Revise the lines from the one containing "Rendered at 1667 by 1251 pixels." through the one containing "text_box Seam 2" by replacing "Identify" with "Locate" and leaving everything else unchanged.

** Start of DATASET EXTRACT **

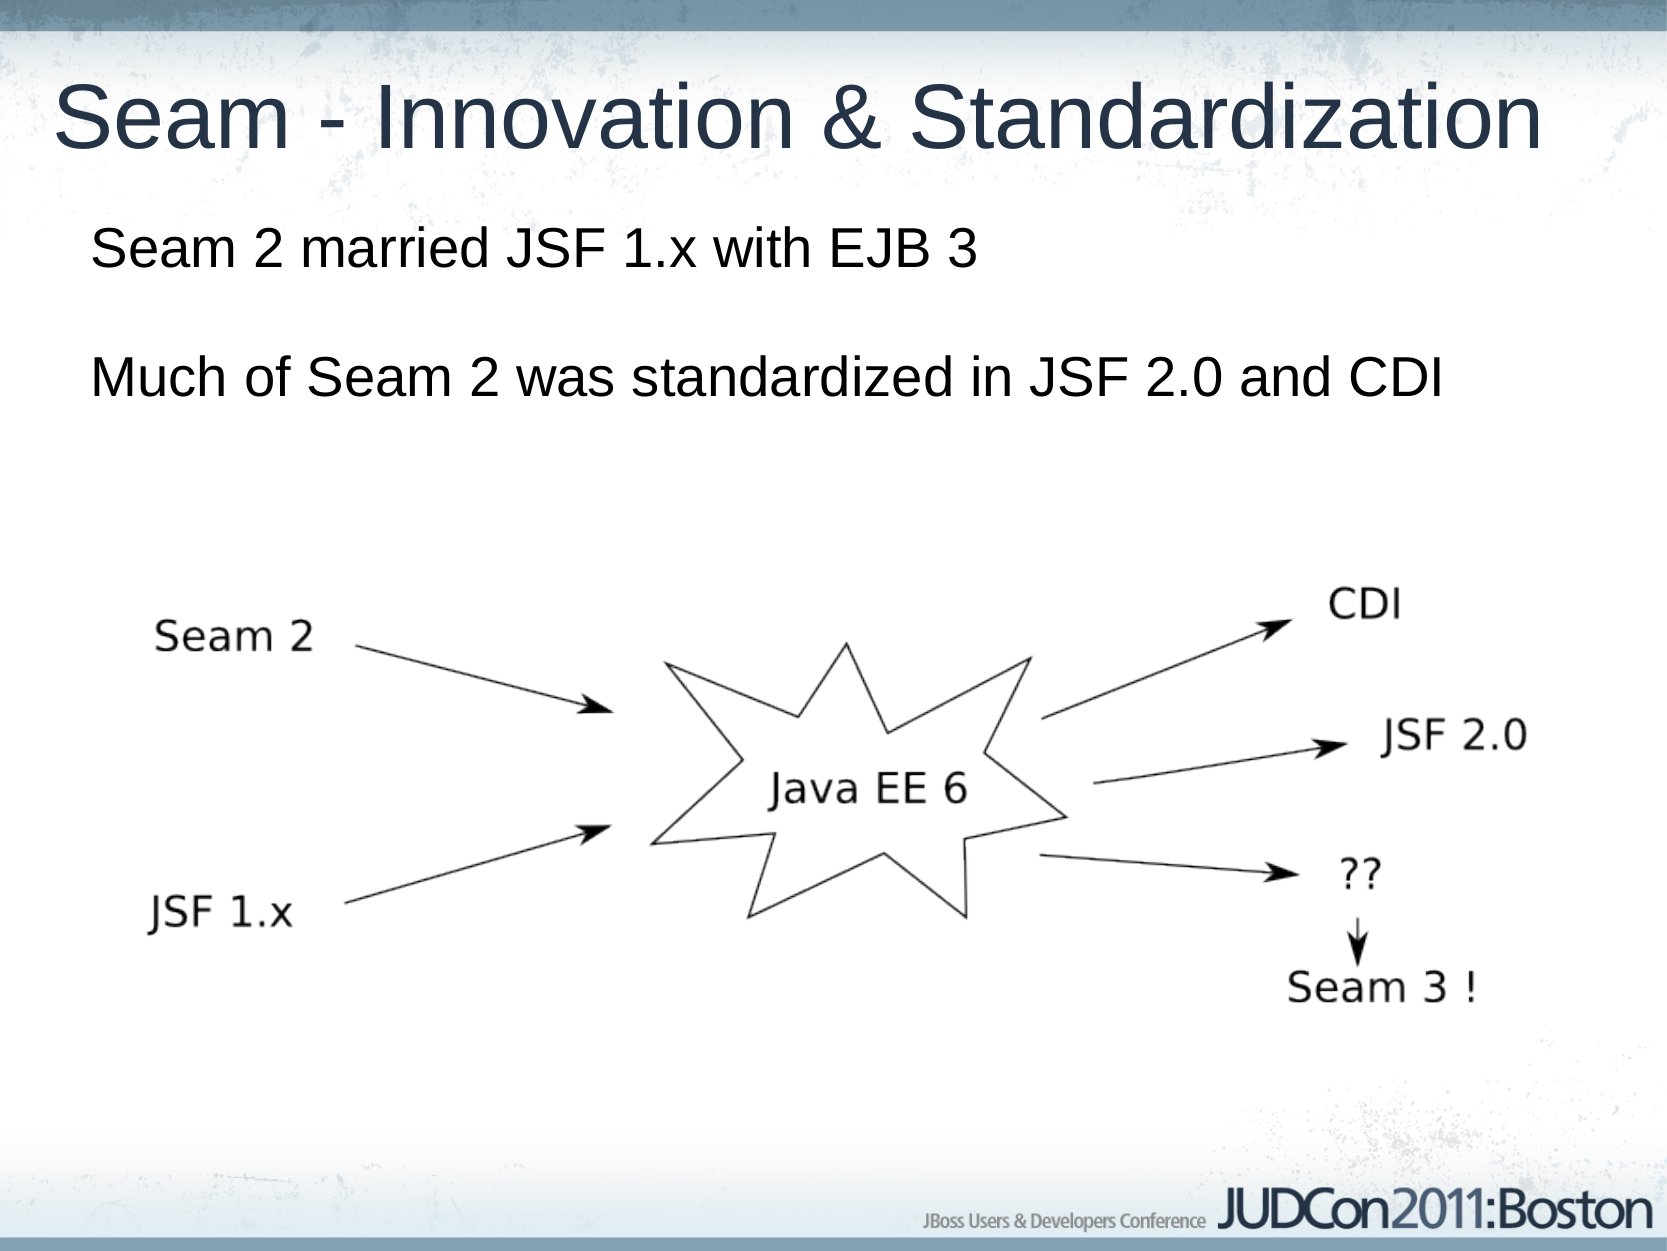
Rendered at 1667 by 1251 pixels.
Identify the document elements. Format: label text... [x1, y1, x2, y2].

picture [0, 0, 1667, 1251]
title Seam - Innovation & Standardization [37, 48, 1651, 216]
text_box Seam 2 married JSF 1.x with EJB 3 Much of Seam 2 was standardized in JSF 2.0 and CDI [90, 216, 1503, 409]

** End of DATASET EXTRACT **
** Start of DATASET EXTRACT **

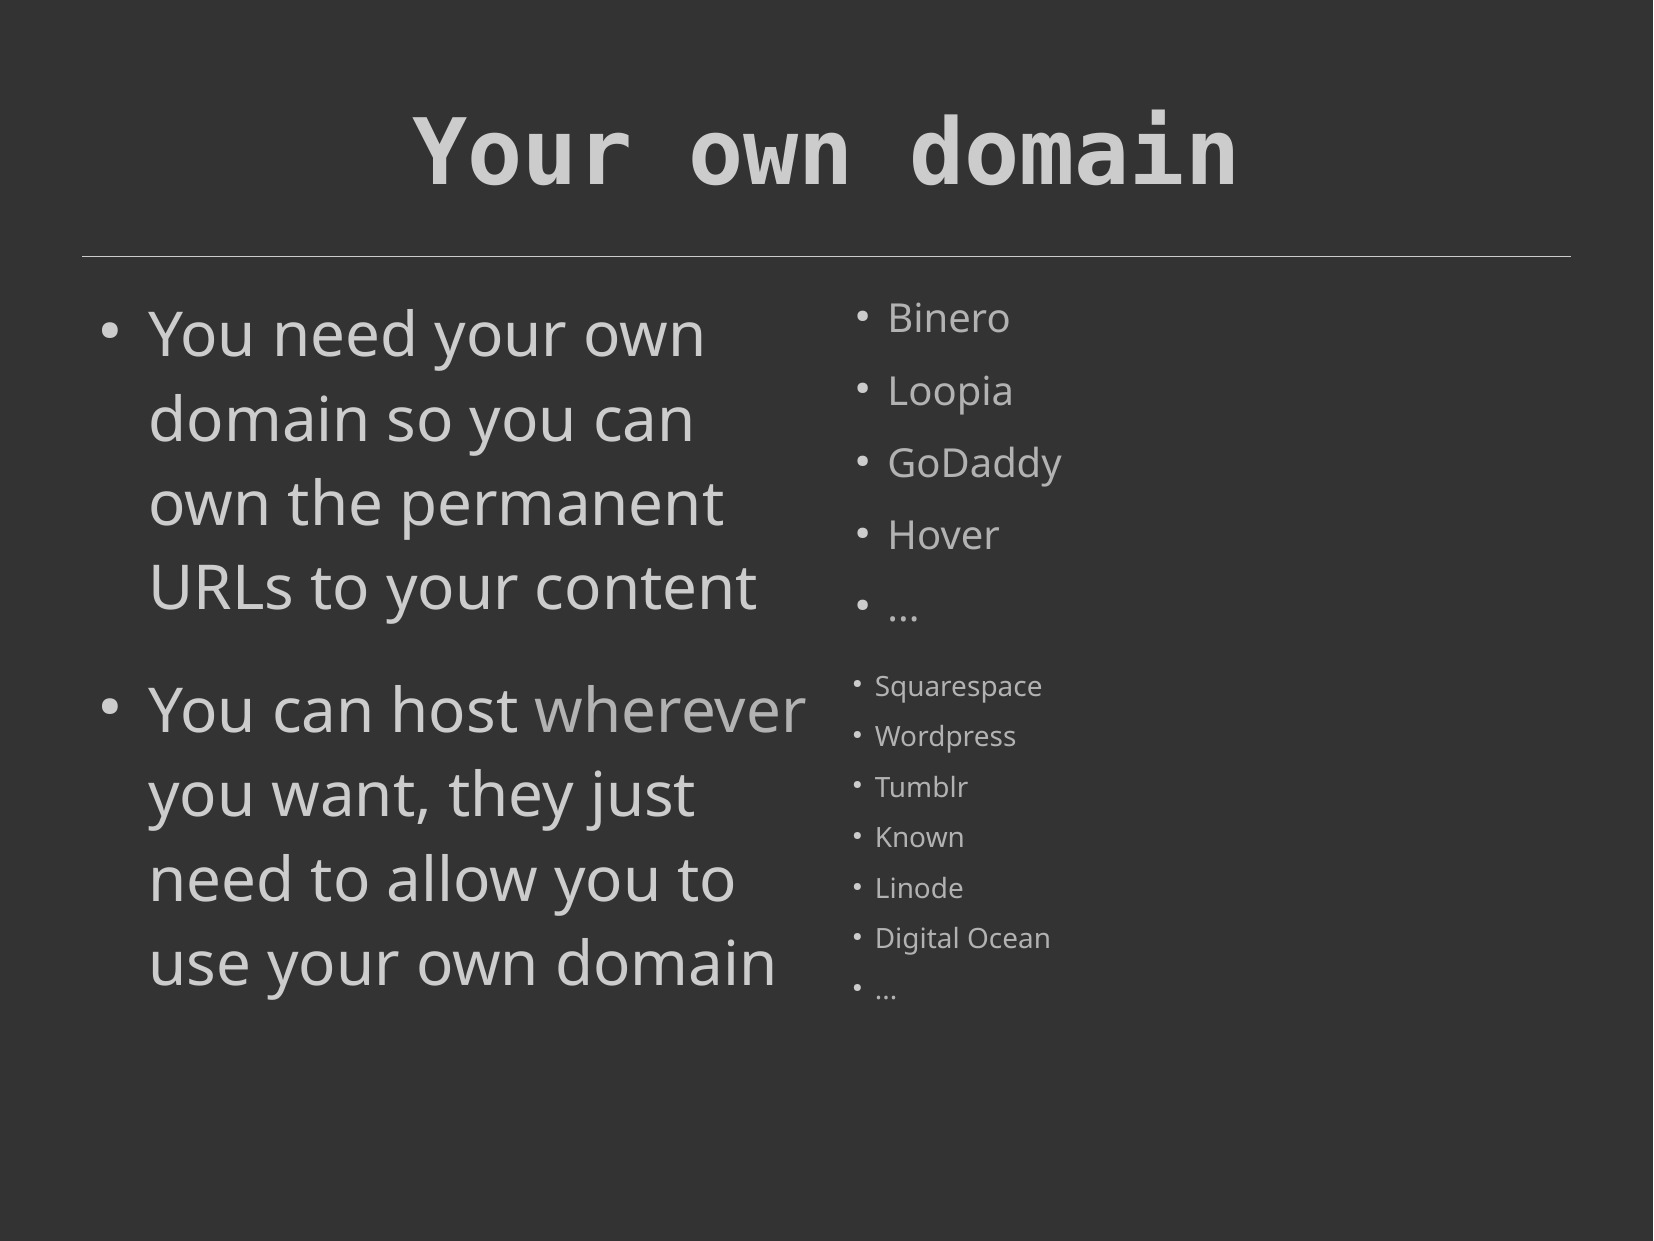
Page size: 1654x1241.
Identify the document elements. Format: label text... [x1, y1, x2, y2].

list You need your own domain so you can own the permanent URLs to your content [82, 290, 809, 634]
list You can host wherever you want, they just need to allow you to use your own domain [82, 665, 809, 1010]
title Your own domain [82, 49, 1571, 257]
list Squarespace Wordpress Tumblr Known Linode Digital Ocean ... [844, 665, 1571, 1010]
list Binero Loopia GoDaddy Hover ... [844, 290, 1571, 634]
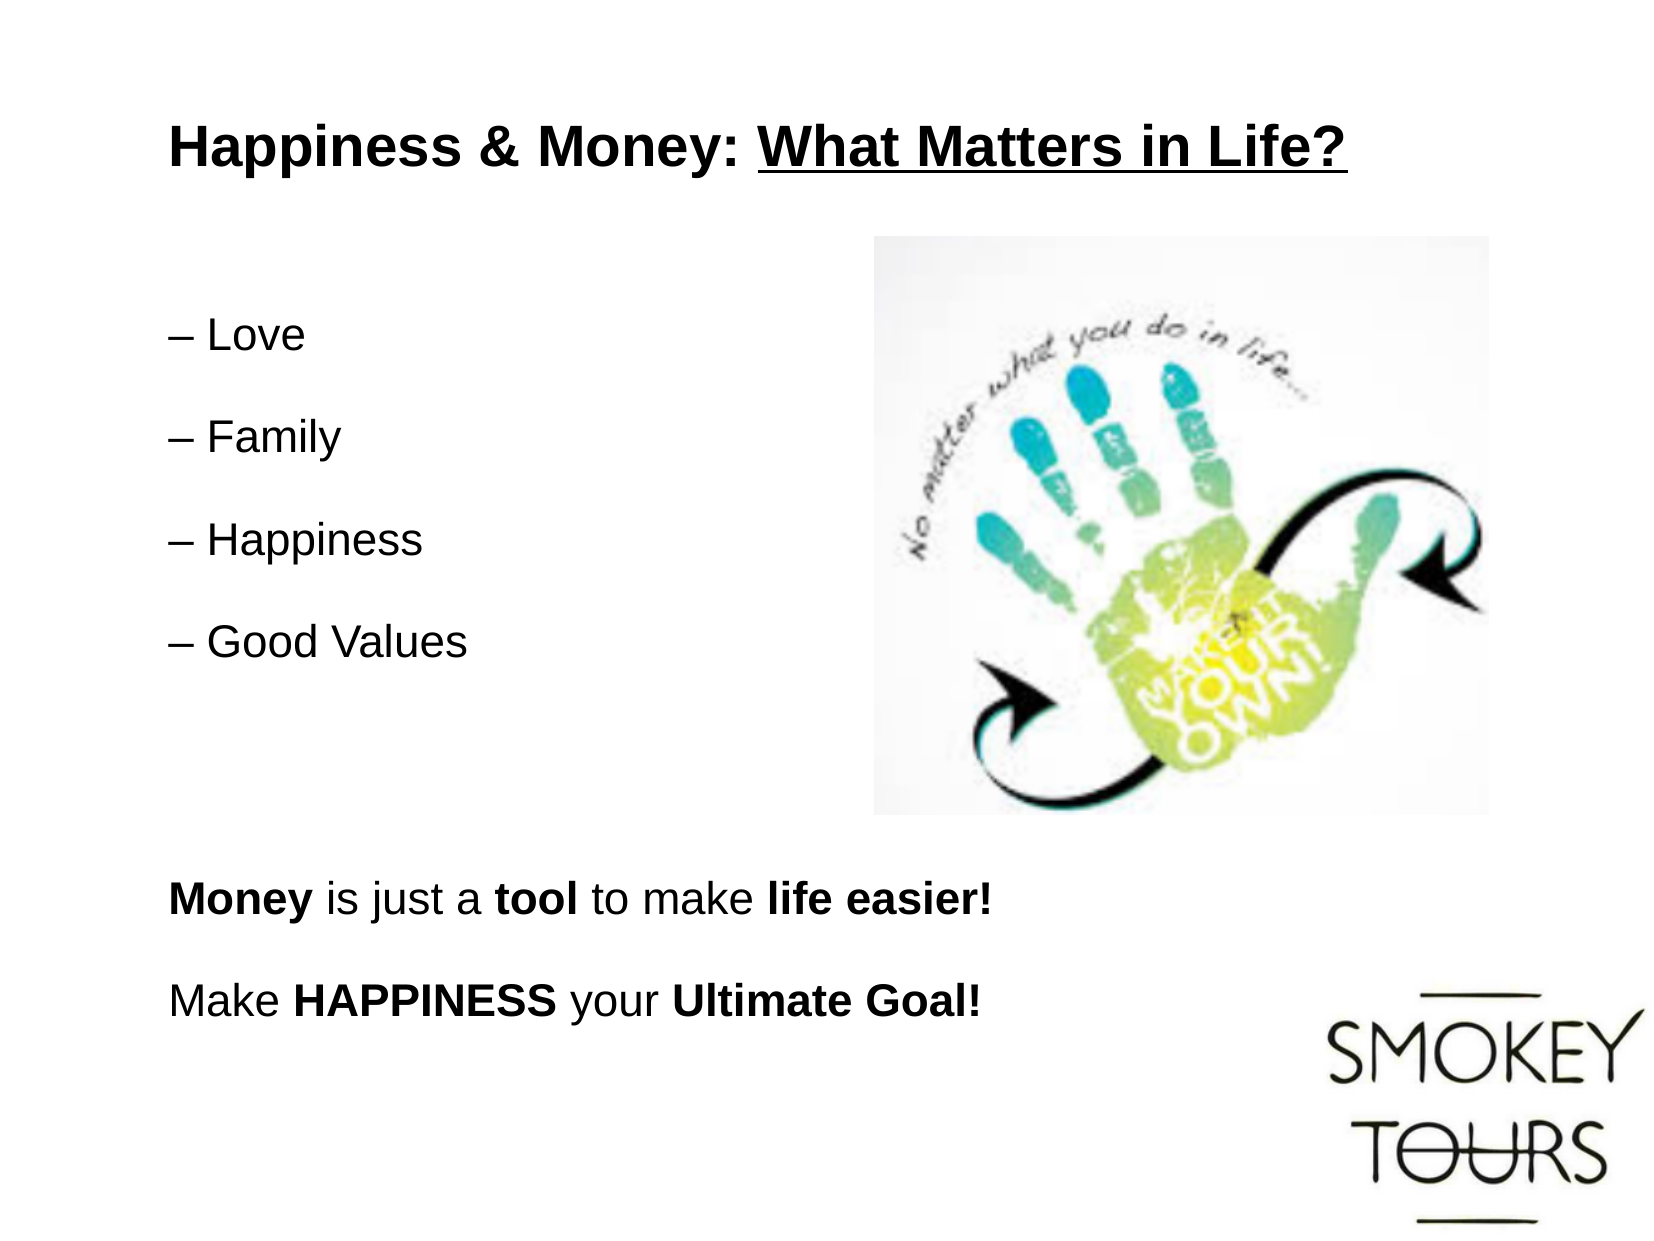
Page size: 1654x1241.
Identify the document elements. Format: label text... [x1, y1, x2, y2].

** End of DATASET EXTRACT **

» **RESPONSE TO THIS TASK**
Rendered at 1667 by 1251 pixels.
Locate the document elements. Format: label text... [x1, y1, x2, y2].

picture [0, 0, 1667, 1251]
title Seam - Innovation & Standardization [37, 48, 1651, 216]
text_box Seam 2 married JSF 1.x with EJB 3 Much of Seam 2 was standardized in JSF 2.0 and CDI [90, 216, 1503, 409]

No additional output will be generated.